> **Data extract**
################
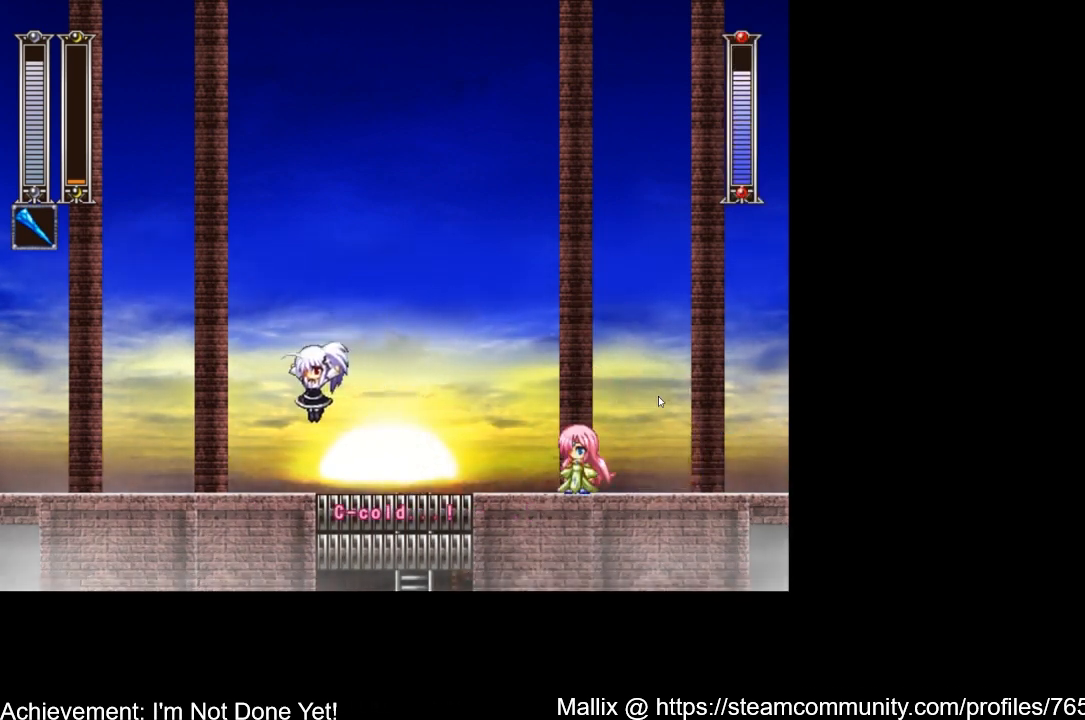
{"buttons": [], "events": [[34, "DPAD_LEFT", "up"], [34, "DPAD_UP", "up"], [67, "DPAD_RIGHT", "down"], [167, "DPAD_RIGHT", "up"], [167, "X", "down"], [234, "X", "up"], [301, "X", "down"], [334, "X", "up"], [401, "X", "down"], [468, "X", "up"]]}
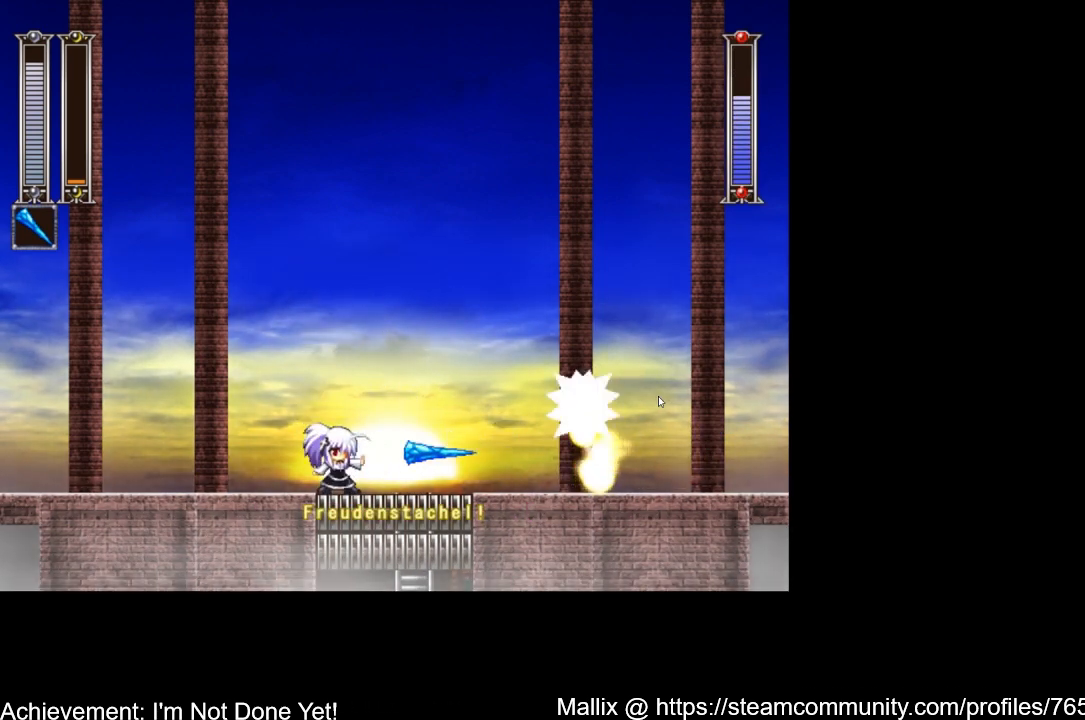
{"buttons": ["A", "DPAD_LEFT"], "events": [[33, "X", "down"], [100, "X", "up"], [167, "X", "down"], [200, "DPAD_LEFT", "down"], [200, "X", "up"], [233, "X", "down"], [300, "X", "up"], [467, "A", "down"]]}
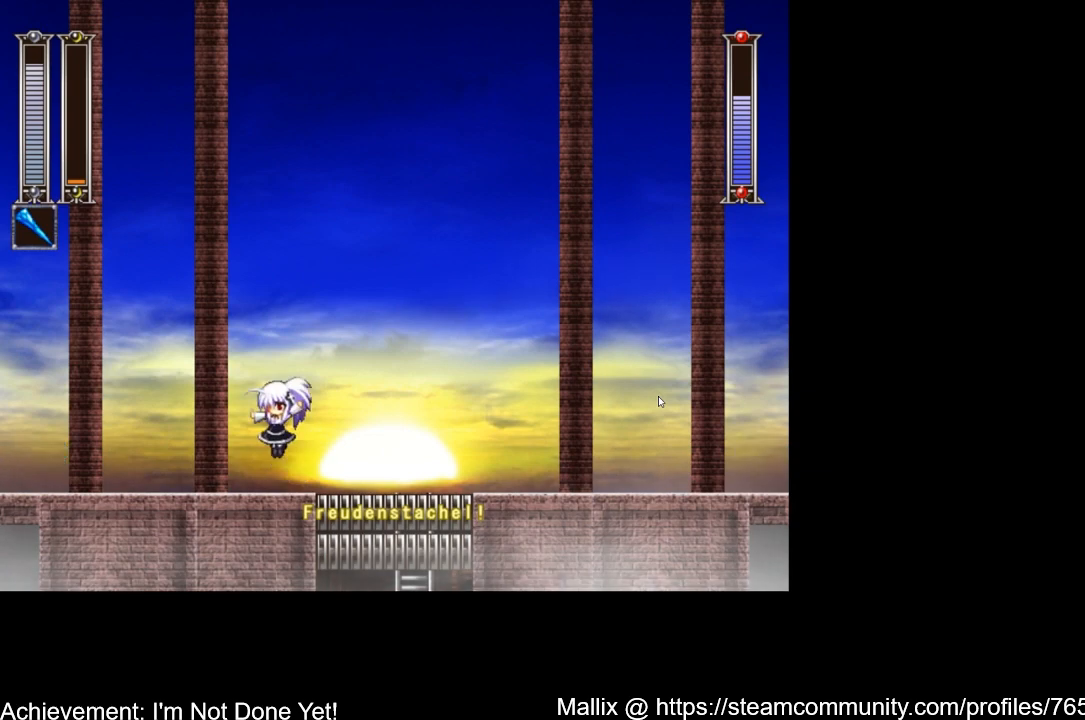
{"buttons": [], "events": [[100, "A", "up"], [134, "DPAD_LEFT", "up"], [134, "DPAD_RIGHT", "down"], [267, "DPAD_RIGHT", "up"], [267, "X", "down"], [334, "X", "up"], [400, "X", "down"], [467, "X", "up"]]}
################
> **Exercise instructions**
Write out all of the data above exactly, pictures excluded.

> **Task output**
{"buttons": [], "events": [[34, "DPAD_LEFT", "up"], [34, "DPAD_UP", "up"], [67, "DPAD_RIGHT", "down"], [167, "DPAD_RIGHT", "up"], [167, "X", "down"], [234, "X", "up"], [301, "X", "down"], [334, "X", "up"], [401, "X", "down"], [468, "X", "up"]]}
{"buttons": ["A", "DPAD_LEFT"], "events": [[33, "X", "down"], [100, "X", "up"], [167, "X", "down"], [200, "DPAD_LEFT", "down"], [200, "X", "up"], [233, "X", "down"], [300, "X", "up"], [467, "A", "down"]]}
{"buttons": [], "events": [[100, "A", "up"], [134, "DPAD_LEFT", "up"], [134, "DPAD_RIGHT", "down"], [267, "DPAD_RIGHT", "up"], [267, "X", "down"], [334, "X", "up"], [400, "X", "down"], [467, "X", "up"]]}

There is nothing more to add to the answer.